Burnout Symptome Anzeichen

Anzeichen von Burnout-Symptomen

Zu den häufigen psychologischen Anzeichen von Burnout gehören:. Die Erschöpfung ist das offensichtlichste Symptom des Burnout-Syndroms. Kreuzschmerzen, Erschöpfung: Das können Anzeichen von Burnout sein.

Burnout-Zeichen aus der Perspektive der ästhetischen Heilkunde

Es gibt viele Anzeichen eines Burnouts, und die Kenntnisse der Symptome ermöglichen eine frühzeitige Diagnostik und Gegenmaßnahmen mit Hilfe klassischer und alternativer medizinischer Verfahren. "Burnout " ist ein neuer Ausdruck für eine Form der Krankheit, die es schon immer gab. In der Vergangenheit wurde die starke Kette der Symptome des burnout syndroms einfach als nervöser Zusammenbruch bezeichnet. Den modernen Terminus "Burnout" prägte 1974 der Diplom-Psychologe Herbert Freudenberger.

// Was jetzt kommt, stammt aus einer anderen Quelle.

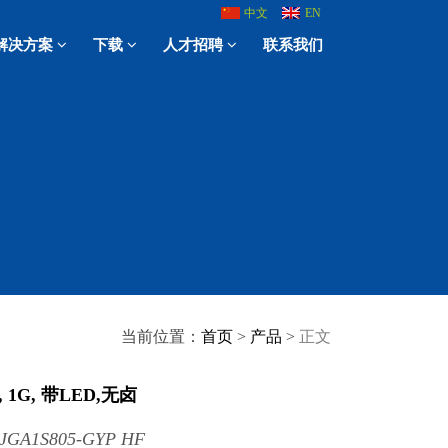
中文
EN
解决方案
下载
人才招聘
联系我们
当前位置：
首页
>
产品
>
正文
, 1G, 带LED,无卤
_JGA1S805-GYP HF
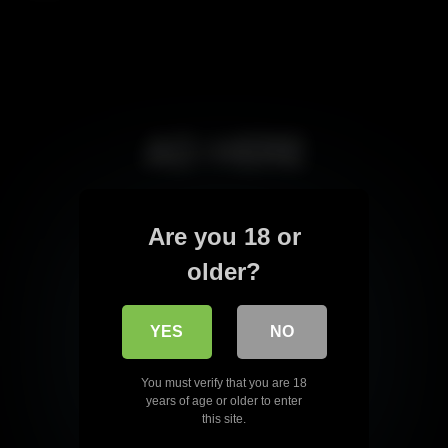
Are you 18 or
older?
YES
NO
You must verify that you are 18
years of age or older to enter
this site.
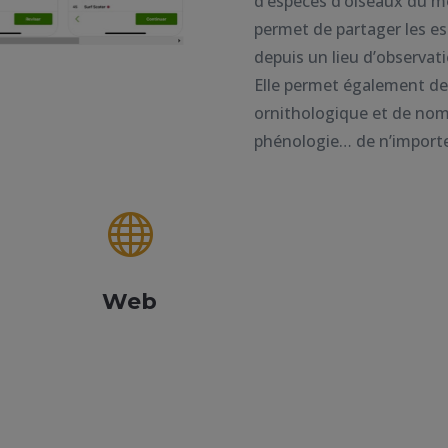
d’espèces d’oiseaux du mo
permet de partager les esp
depuis un lieu d’observatio
Elle permet également de 
ornithologique et de nomb
phénologie… de n’importe

Web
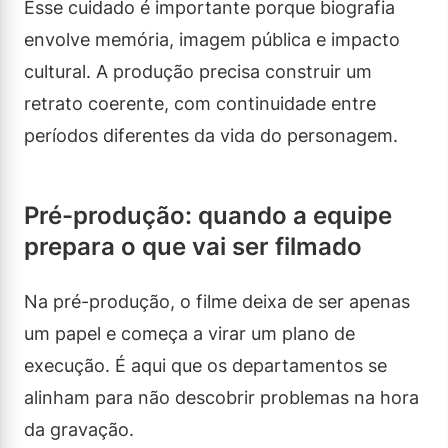
Esse cuidado é importante porque biografia
envolve memória, imagem pública e impacto
cultural. A produção precisa construir um
retrato coerente, com continuidade entre
períodos diferentes da vida do personagem.
Pré-produção: quando a equipe
prepara o que vai ser filmado
Na pré-produção, o filme deixa de ser apenas
um papel e começa a virar um plano de
execução. É aqui que os departamentos se
alinham para não descobrir problemas na hora
da gravação.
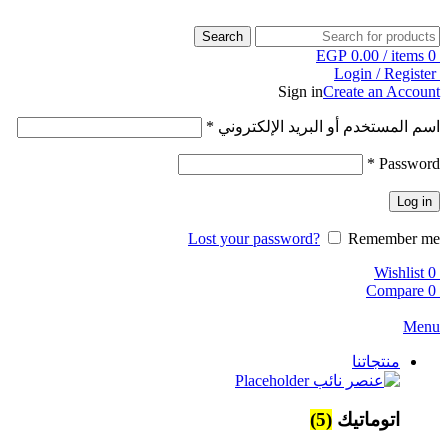
Search
EGP
0.00
/
items
0
Login / Register
Sign in
Create an Account
اسم المستخدم أو البريد الإلكتروني
*
*
Password
Log in
Lost your password?
Remember me
Wishlist
0
Compare
0
Menu
منتجاتنا
اتوماتيك
(5)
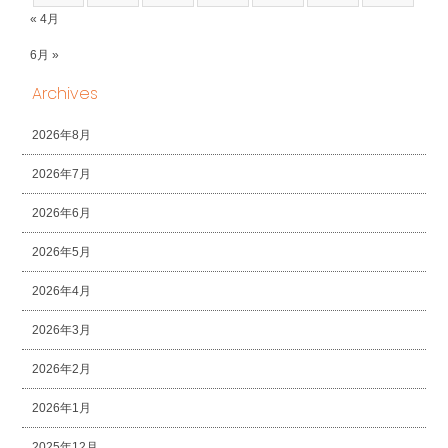
« 4月
6月 »
Archives
2026年8月
2026年7月
2026年6月
2026年5月
2026年4月
2026年3月
2026年2月
2026年1月
2025年12月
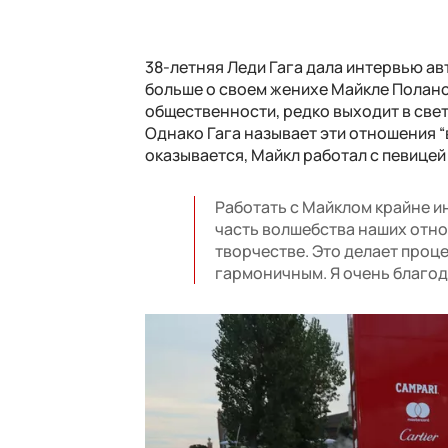
38-летняя Леди Гага дала интервью ав
больше о своем женихе Майкле Поланс
общественности, редко выходит в свет
Однако Гага называет эти отношения “
оказывается, Майкл работал с певицей 
Работать с Майклом крайне ин
часть волшебства наших отно
творчестве. Это делает проц
гармоничным. Я очень благод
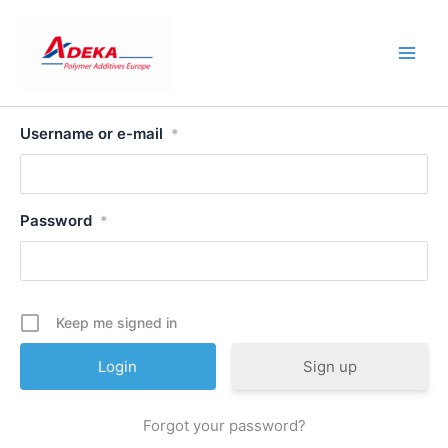
Skip
to
content
Username or e-mail
*
Password
*
Keep me signed in
Sign up
Forgot your password?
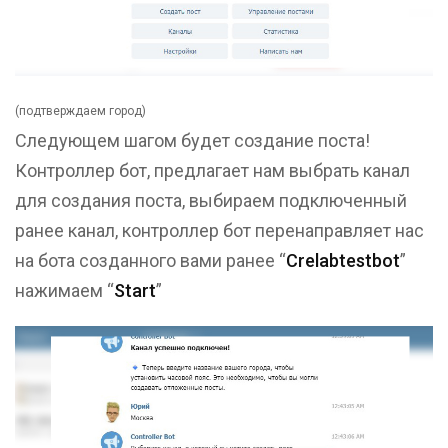
(подтверждаем город)
Следующем шагом будет создание поста!
Контроллер бот, предлагает нам выбрать канал
для создания поста, выбираем подключенный
ранее канал, контроллер бот перенаправляет нас
на бота созданного вами ранее “
Crelabtestbot
”
нажимаем “
Start
”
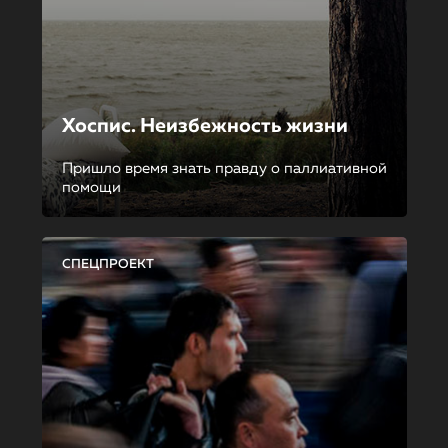
Хоспис. Неизбежность жизни
Пришло время знать правду о паллиативной
помощи
СПЕЦПРОЕКТ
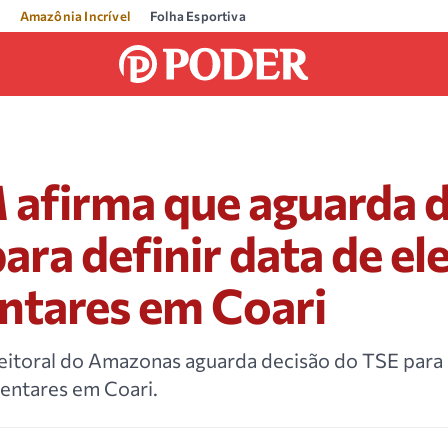
Amazônia Incrível
Folha Esportiva
afirma que aguarda d
ara definir data de el
ntares em Coari
leitoral do Amazonas aguarda decisão do TSE para
entares em Coari.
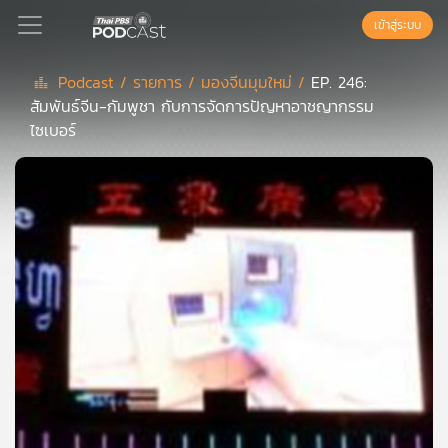
เข้าสู่ระบบ
Podcast /
รายการ /
มองจีนมุมใหม่ /
EP. 246:
สัมพันธ์จีน-กัมพูชา กับการจัดการปัญหาอาชญากรรม
Podcast
ไซเบอร์
เพล
ย์
ลิ
สต์
แนะนำ
เพล
ย์
ลิ
สต์
ของ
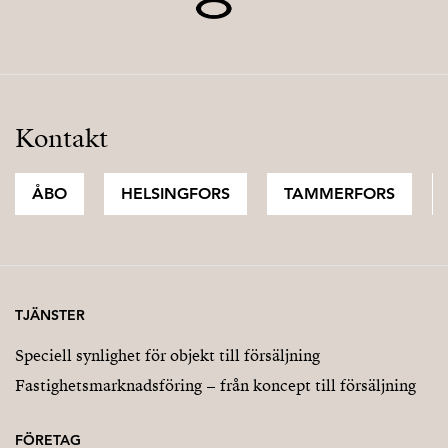
Kontakt
ÅBO
HELSINGFORS
TAMMERFORS
TJÄNSTER
Speciell synlighet för objekt till försäljning
Fastighetsmarknadsföring – från koncept till försäljning
FÖRETAG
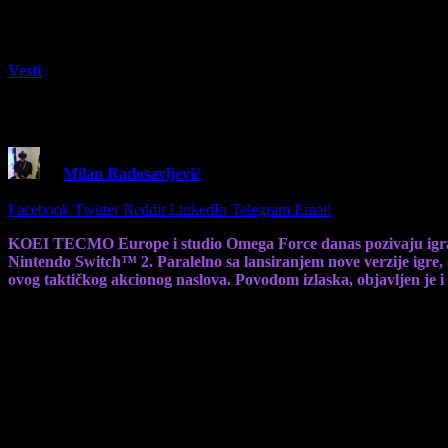
Vesti
Dynasty Warriors: Origins od danas i na Ni
By
Milan Radosavljević
22 January 2026
2 Mins Read
Share
Facebook
Twitter
Reddit
LinkedIn
Telegram
Email
KOEI TECMO Europe i studio Omega Force danas pozivaju igra
Nintendo Switch™ 2. Paralelno sa lansiranjem nove verzije igr
ovog taktičkog akcionog naslova. Povodom izlaska, objavljen je i 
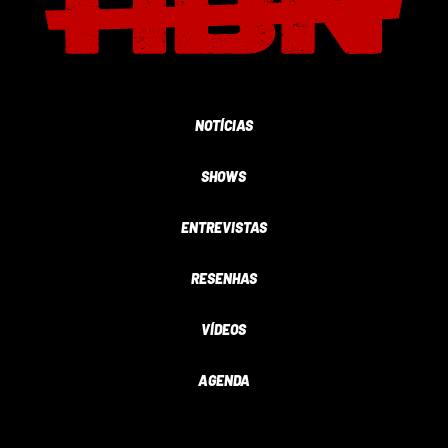
NOTÍCIAS
SHOWS
ENTREVISTAS
RESENHAS
VÍDEOS
AGENDA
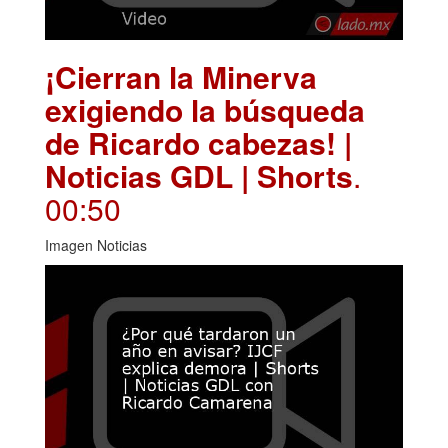
¡Cierran la Minerva
exigiendo la búsqueda
de Ricardo cabezas! |
Noticias GDL | Shorts
.
00:50
Imagen Noticias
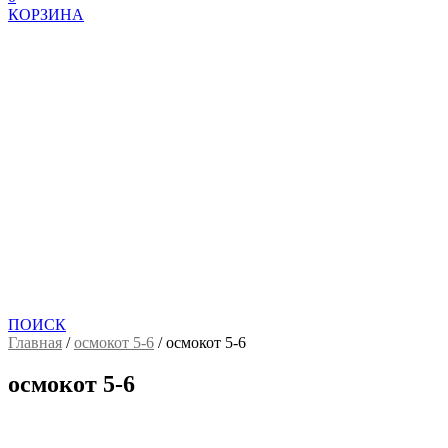
КОРЗИНА
ПОИСК
Главная
/
осмокот 5-6
/
осмокот 5-6
осмокот 5-6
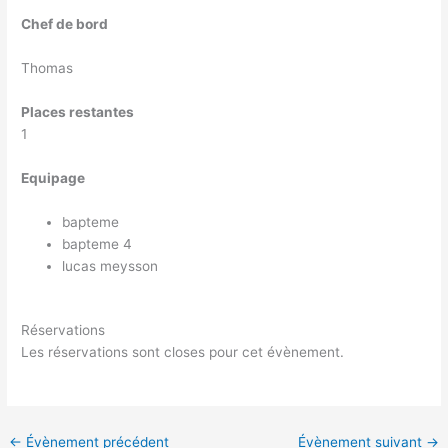
Chef de bord
Thomas
Places restantes
1
Equipage
bapteme
bapteme 4
lucas meysson
Réservations
Les réservations sont closes pour cet évènement.
←
Évènement précédent
Évènement suivant
→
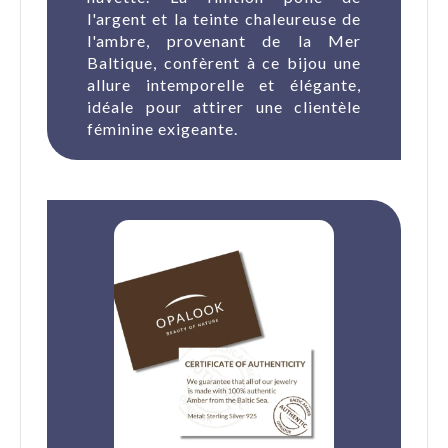
l'argent et la teinte chaleureuse de
l'ambre, provenant de la Mer
Baltique, confèrent à ce bijou une
allure intemporelle et élégante,
idéale pour attirer une clientèle
féminine exigeante.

Aus medizinischer Sicht ist es schwierig, Burn-out zu ordnen und die vielen Symptome in einer Diagnostik zu fassen. Bislang konnte das Leid durch die Forschung nicht eindeutig bestimmt werden. Bei chronischer Ermüdung oder Energiemangel über viele Jahre hinweg gibt es keine Gründe für die klassischen medizinischen Untersuchen. Selbst wenn dadurch physische Störungen wie Herzstich, Kopfschmerz, Schwindel, Konzentrations- und Gedächtnisprobleme oder Sexualprobleme entstehen, gibt es keine Veranlassung auf körperlicher Ebene.

Burnout-Syndrom wird daher als eine Form der psychischen Krankheit einstufen. Das Problem ist jedoch umfangreicher, wenn man berücksichtigt, dass es keine physisch manifesten Krankheiten gibt, an denen die sogenannte Psychose (besser: die Seele) nicht teilnimmt. Wenn" Burnout" heißt ausgebrannt werden", heißt das, dass ein massives Brand vor ihm ausbrannte.

Aber ein solches "Feuer" schafft immer und in jedem Falle Stress. Die meisten Autorinnen und Autoren sind sich einig, dass Stress, der anhält, der erste Ausbruch ist. Doch welcher Stress ist es, der das Brand im Laufe der Zeit auslöscht? Der Stress an sich ist ohne Zweifel gesünder, wenn die Entspannungsphasen nach der Spannung kommen.

Schauen wir uns zunächst die Entstehung von Burnout an, wie sie heute von behandelnden Ärzten und Psychotherapeuten dargestellt wird. Am Vorabend des Tages planst du den Tag im Einzelnen und nimmst diesen mentalen Streß mit in die Dunkelheit. In der zweiten Entwicklungsphase kommt es jedoch zwangsläufig zu einem Rückgang der professionellen Nutzung.

Im Laufe der Zeit sind dann reduziertes Selbstwertgefühl, Schuldgefühle, das Empfinden, dass sich nichts verändern kann und Ohnmacht weitere Effekte der Ausgestaltung. Infolgedessen treten weitere Anzeichen von Burnout auf: Man beklagt, wie schon gesagt, ausgedehnte Leiden, die bei ärztlichen Kontrollen keine Ursachen zeigen. In der Regel wird der Ausdruck "psychosomatische Störungen" als Diagnostik der relevanten Befunde verwendet.

Die Symptome kommen immer öfter und stärker vor - oft trotz aufwändiger medizinischer Behandlungen, die für die vielen verschiedenen Erkrankungen genutzt werden. Als nächstes - wie Herbert Pruida es besser formuliert - kommt es zum "Infarkt der Seele". Nun sind die Menschen da, das Lagerfeuer ist ausgegangen, alles wird finster, und sehr oft geraten sie in eine tiefe Depression.

Auch wenn die vielen Beschwerden und die Entstehung von Burnout inzwischen weitgehend gleich sind, wird in der ästhetischen Chirurgie davon ausgegangen, dass die Ursachen als Individuen betrachtet werden können. Es wird vom "Ausbrennen", vom "Infarkt der Seele" und davon gesprochen, dass sich die "unbewusste Psyche" veränder. Bei Menschen mit Burnout-Syndrom unterstützt die ästhetische Therapie in vielerlei Hinsicht.